╭──

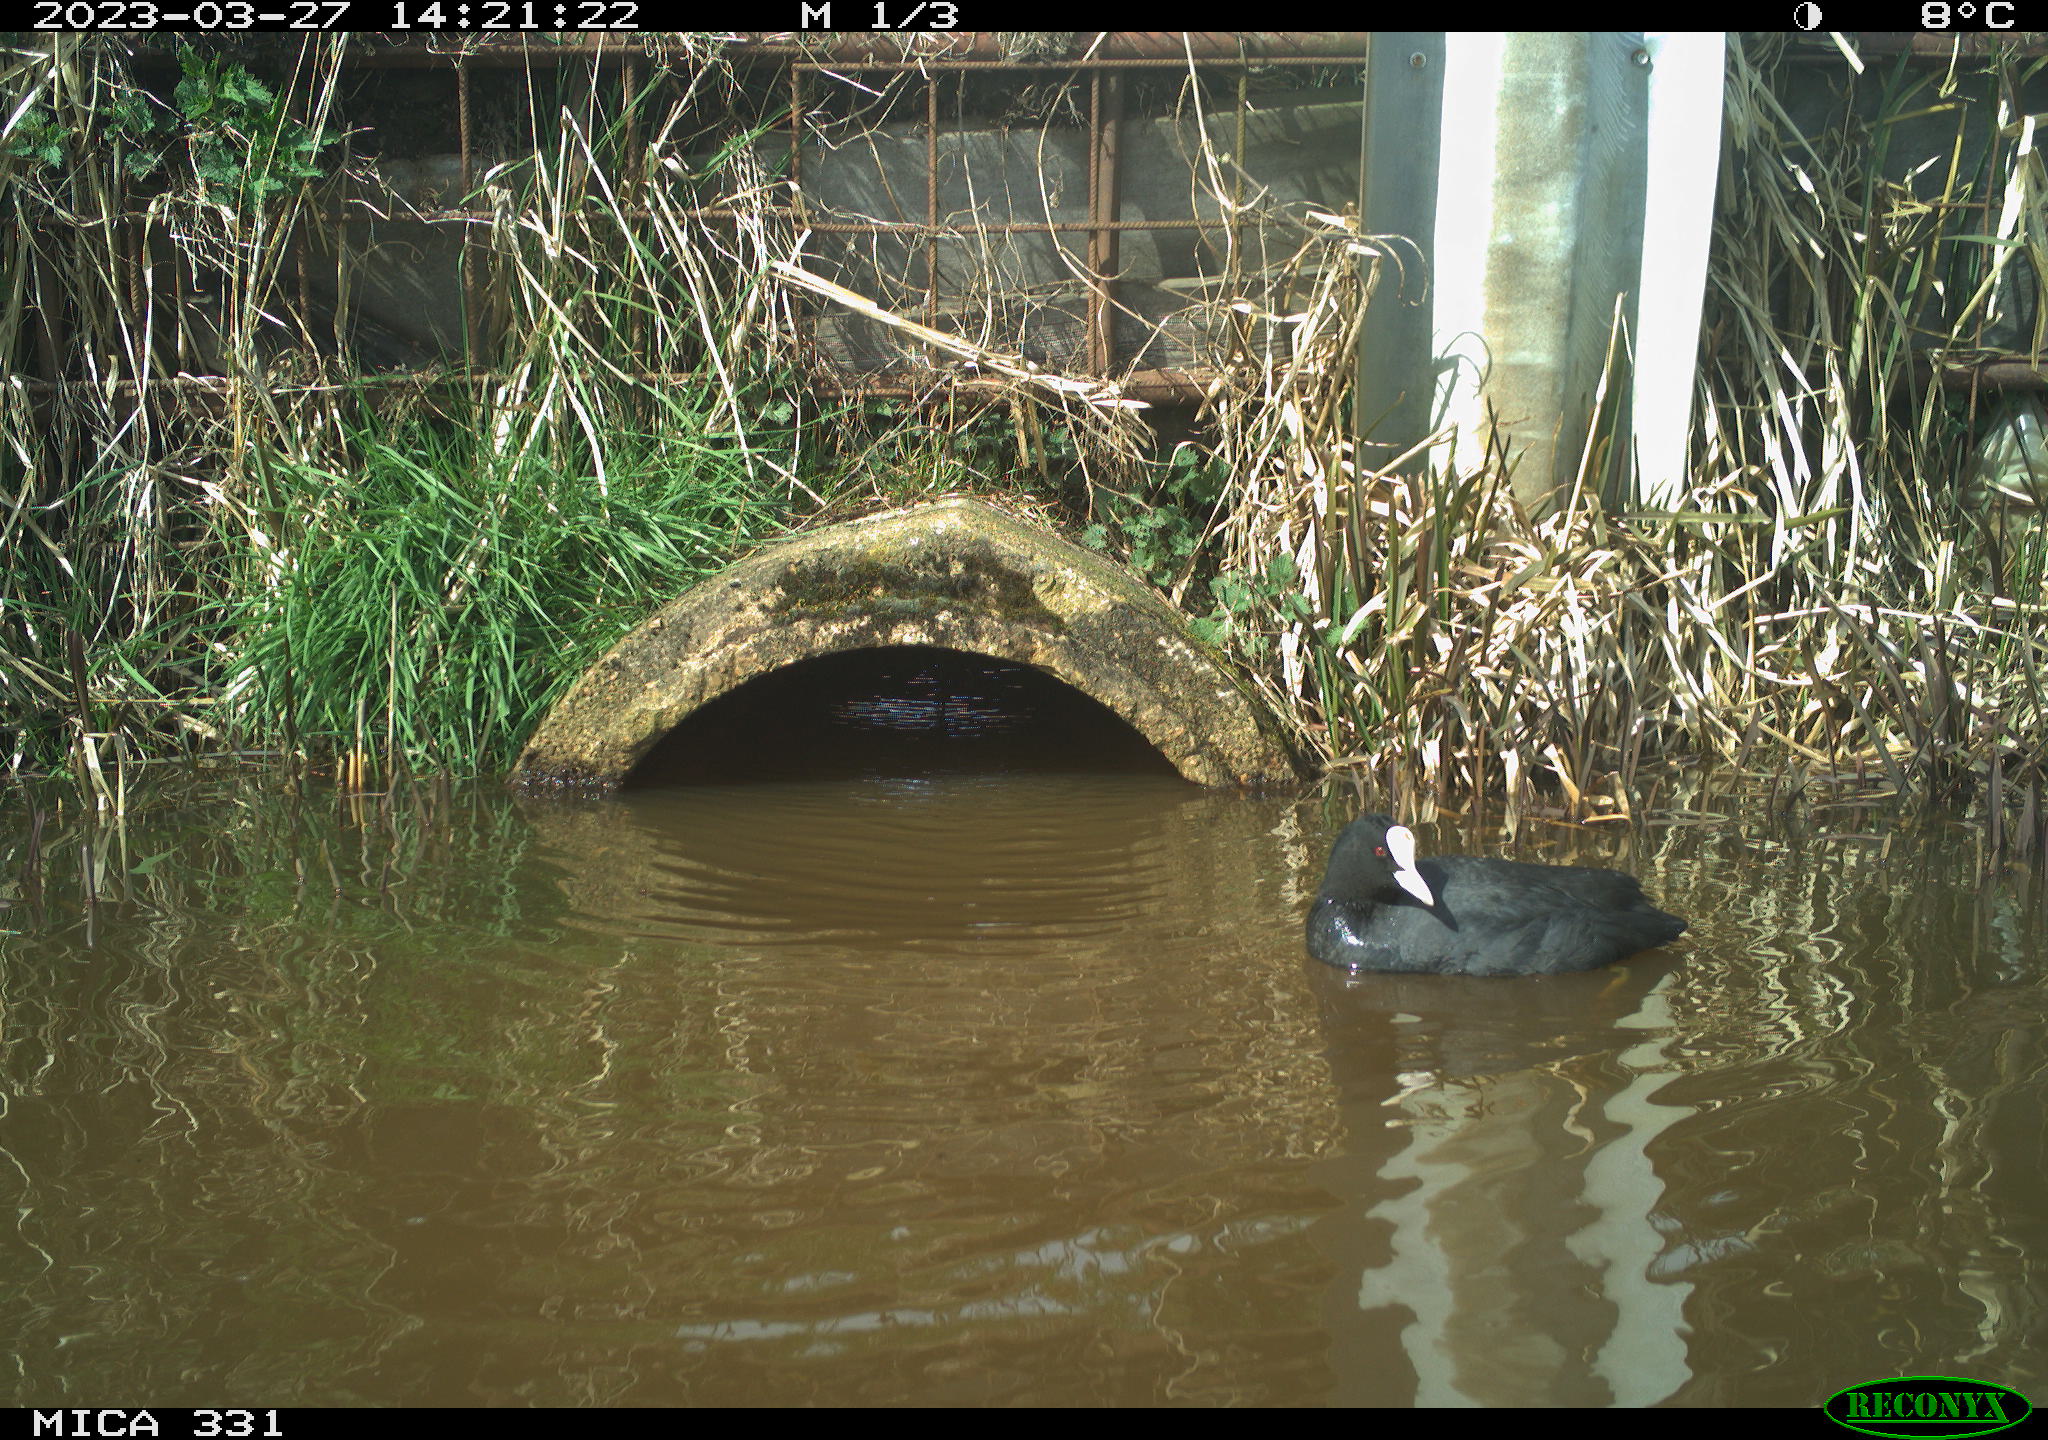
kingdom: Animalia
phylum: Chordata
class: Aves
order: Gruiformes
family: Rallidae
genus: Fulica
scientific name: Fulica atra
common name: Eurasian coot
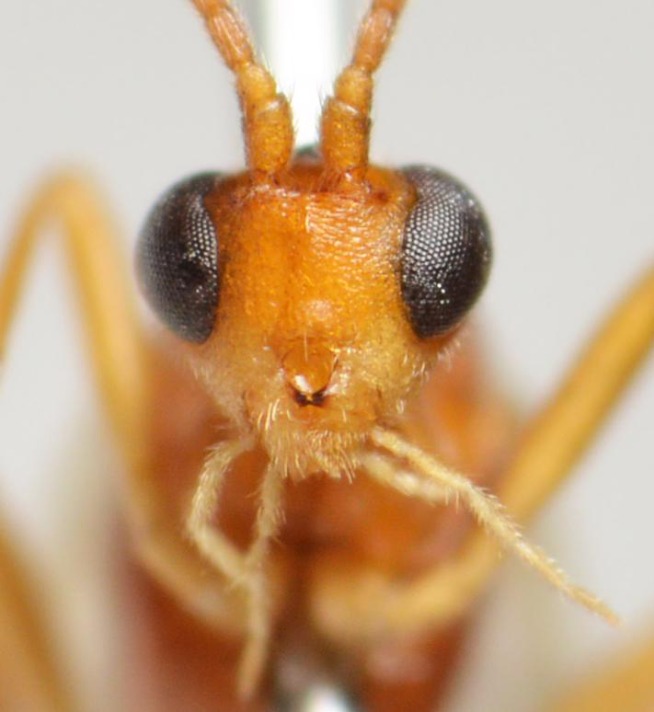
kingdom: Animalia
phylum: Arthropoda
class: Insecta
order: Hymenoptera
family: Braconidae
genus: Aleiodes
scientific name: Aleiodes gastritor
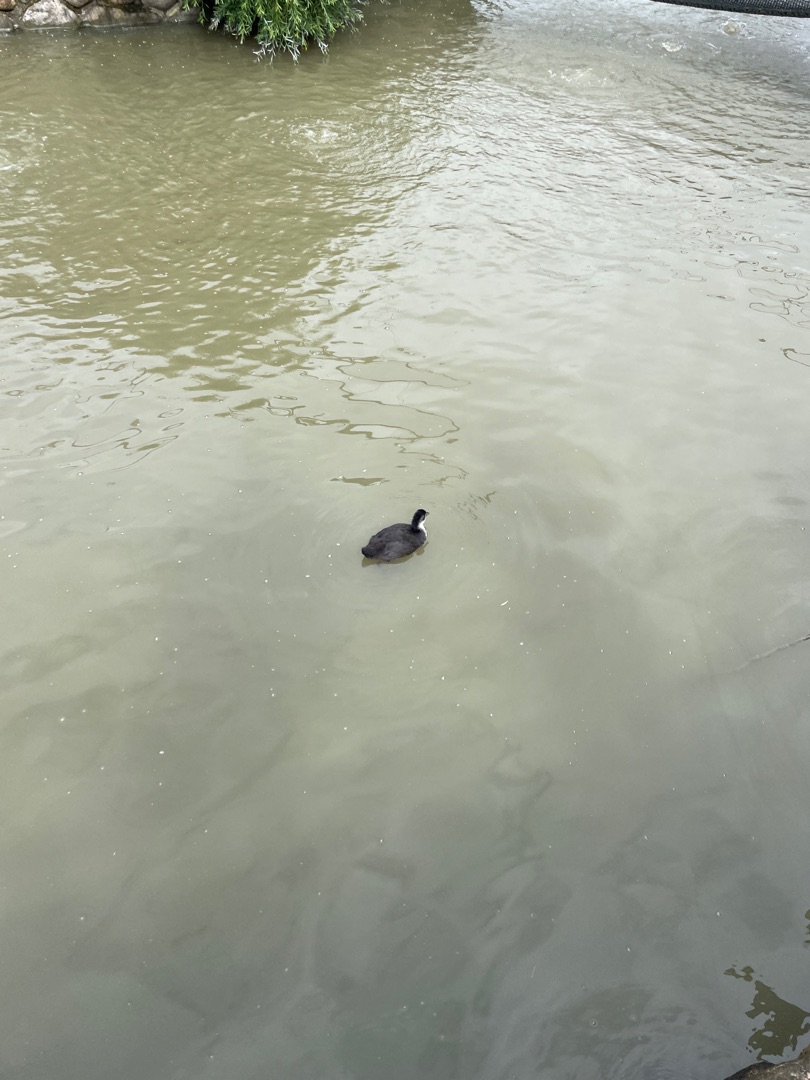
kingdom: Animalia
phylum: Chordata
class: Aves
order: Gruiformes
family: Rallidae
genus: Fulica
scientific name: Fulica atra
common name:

╰──

What to produce
Quote the data from the line containing "phylum: Arthropoda" up to and including the final line of the data, keeping every word unchanged. Leave the pictures out of your answer.

Result
phylum: Arthropoda
class: Insecta
order: Hymenoptera
family: Braconidae
genus: Aleiodes
scientific name: Aleiodes gastritor
kingdom: Animalia
phylum: Chordata
class: Aves
order: Gruiformes
family: Rallidae
genus: Fulica
scientific name: Fulica atra
common name:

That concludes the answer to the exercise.